Disaster Relief Management
February 19 @ 7:00 pm - 8:30 pm PST
SCPS Presents:
Disaster Relief Management:
Community Resiliency Model (DRM–CRM®) Preparation Program
A Trauma-Informed, Community-Centered Framework for Disaster Mental Health Response
ONLINE: Thursday, February 19th | 7pm – 8:30pm
Speakers: TBA
Purpose
The Community Resiliency Model (CRM) equips communities with biologically based, trauma-informed skills that support nervous system regulation and emotional stabilization before, during, and after disasters. As a public-health model, it strengthens community capacity when professional mental health resources become overwhelmed.
What CRM Provides: Practical Skills Across the Lifespan
A Biological, Skills-Based Approach
CRM teaches survivors to:
- Recognize common biological responses to disaster
- Increase interoceptive awareness (“body literacy”)
- Notice sensations of well-being
- Use simple wellness skills to reduce autonomic reactivity
This helps shift the internal narrative from “I’m weak and not coping” to “I’m having a normal biological reaction to an abnormal event.”

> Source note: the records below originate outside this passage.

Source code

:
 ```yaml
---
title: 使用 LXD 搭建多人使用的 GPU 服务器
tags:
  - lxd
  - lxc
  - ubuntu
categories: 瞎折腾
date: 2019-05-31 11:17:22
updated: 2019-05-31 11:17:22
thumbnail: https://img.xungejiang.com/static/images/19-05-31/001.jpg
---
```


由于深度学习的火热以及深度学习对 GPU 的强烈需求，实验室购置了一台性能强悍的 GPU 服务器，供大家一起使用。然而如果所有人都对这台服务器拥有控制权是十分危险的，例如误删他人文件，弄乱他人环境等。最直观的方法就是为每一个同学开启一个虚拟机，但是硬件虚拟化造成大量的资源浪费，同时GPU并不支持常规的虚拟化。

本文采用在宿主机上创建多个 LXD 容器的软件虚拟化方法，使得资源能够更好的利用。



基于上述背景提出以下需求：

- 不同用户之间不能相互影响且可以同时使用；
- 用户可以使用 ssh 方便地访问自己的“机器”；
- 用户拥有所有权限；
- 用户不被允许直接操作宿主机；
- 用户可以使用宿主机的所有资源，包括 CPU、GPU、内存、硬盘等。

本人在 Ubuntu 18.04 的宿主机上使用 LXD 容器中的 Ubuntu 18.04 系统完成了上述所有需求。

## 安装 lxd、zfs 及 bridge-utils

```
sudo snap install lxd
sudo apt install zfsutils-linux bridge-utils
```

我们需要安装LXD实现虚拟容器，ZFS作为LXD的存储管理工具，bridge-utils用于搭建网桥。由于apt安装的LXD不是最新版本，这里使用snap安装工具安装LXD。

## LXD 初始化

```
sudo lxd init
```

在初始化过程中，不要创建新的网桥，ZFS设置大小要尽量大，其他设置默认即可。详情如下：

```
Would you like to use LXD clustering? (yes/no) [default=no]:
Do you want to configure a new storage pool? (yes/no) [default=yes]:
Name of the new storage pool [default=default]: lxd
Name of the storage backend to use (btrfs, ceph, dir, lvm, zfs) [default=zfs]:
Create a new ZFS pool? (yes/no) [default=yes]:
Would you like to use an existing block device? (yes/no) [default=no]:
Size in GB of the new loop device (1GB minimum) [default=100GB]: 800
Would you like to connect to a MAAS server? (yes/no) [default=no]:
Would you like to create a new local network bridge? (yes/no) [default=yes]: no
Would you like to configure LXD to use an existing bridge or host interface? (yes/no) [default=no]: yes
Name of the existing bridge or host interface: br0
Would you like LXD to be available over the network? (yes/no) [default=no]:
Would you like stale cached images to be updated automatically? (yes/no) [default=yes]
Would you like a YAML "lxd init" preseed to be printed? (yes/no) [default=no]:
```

Trauma-Sensitive Conversation Tools for Clinicians
CRM integrates into psychiatric and psychotherapeutic encounters through strength-based, regulating questions such as:
- “What is helping you get through right now?”

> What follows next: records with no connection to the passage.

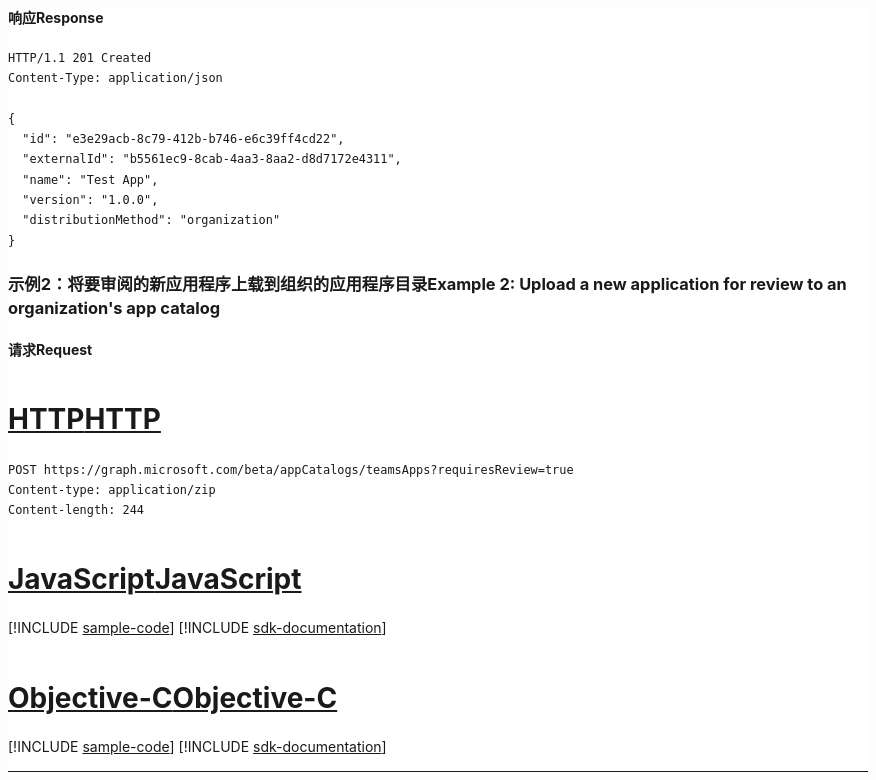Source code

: #### <a name="response"></a><span data-ttu-id="5a83f-154">响应</span><span class="sxs-lookup"><span data-stu-id="5a83f-154">Response</span></span>



```http
HTTP/1.1 201 Created
Content-Type: application/json

{
  "id": "e3e29acb-8c79-412b-b746-e6c39ff4cd22",
  "externalId": "b5561ec9-8cab-4aa3-8aa2-d8d7172e4311",
  "name": "Test App",
  "version": "1.0.0",
  "distributionMethod": "organization"
}
```

### <a name="example-2-upload-a-new-application-for-review-to-an-organizations-app-catalog"></a><span data-ttu-id="5a83f-155">示例2：将要审阅的新应用程序上载到组织的应用程序目录</span><span class="sxs-lookup"><span data-stu-id="5a83f-155">Example 2: Upload a new application for review to an organization's app catalog</span></span>

#### <a name="request"></a><span data-ttu-id="5a83f-156">请求</span><span class="sxs-lookup"><span data-stu-id="5a83f-156">Request</span></span>

# <a name="http"></a>[<span data-ttu-id="5a83f-157">HTTP</span><span class="sxs-lookup"><span data-stu-id="5a83f-157">HTTP</span></span>](#tab/http)



```http
POST https://graph.microsoft.com/beta/appCatalogs/teamsApps?requiresReview=true
Content-type: application/zip
Content-length: 244
```

# <a name="javascript"></a>[<span data-ttu-id="5a83f-158">JavaScript</span><span class="sxs-lookup"><span data-stu-id="5a83f-158">JavaScript</span></span>](#tab/javascript)
[!INCLUDE [sample-code](../includes/snippets/javascript/create-teamsapp-javascript-snippets.md)]
[!INCLUDE [sdk-documentation](../includes/snippets/snippets-sdk-documentation-link.md)]

# <a name="objective-c"></a>[<span data-ttu-id="5a83f-159">Objective-C</span><span class="sxs-lookup"><span data-stu-id="5a83f-159">Objective-C</span></span>](#tab/objc)
[!INCLUDE [sample-code](../includes/snippets/objc/create-teamsapp-objc-snippets.md)]
[!INCLUDE [sdk-documentation](../includes/snippets/snippets-sdk-documentation-link.md)]

---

- “Can you remember the moment you realized you would survive?”
- “Can you remember when help first arrived?”
These questions reduce physiological distress and help survivors reconnect with internal resources—summarized by one participant who said, “Thank you for reminding me of what I already knew but had forgotten.”
How Psychiatrists Can Apply CRM – Psychiatrists can:
- Integrate CRM language and skills during evaluations and follow-up
- Normalize biological responses to trauma and stress
- Coordinate care with CRM-trained community partners
- Support prevention-focused disaster mental health strategies
- Encourage family use of CRM through the iChill app (English, Spanish, Hebrew, Arabic; Korean and Simplified Chinese coming soon) or through Community Resiliency Model workshops being offered in the community and through LA County Department of Mental Health.
More information will be announced soon. SCPS Members, please save the date!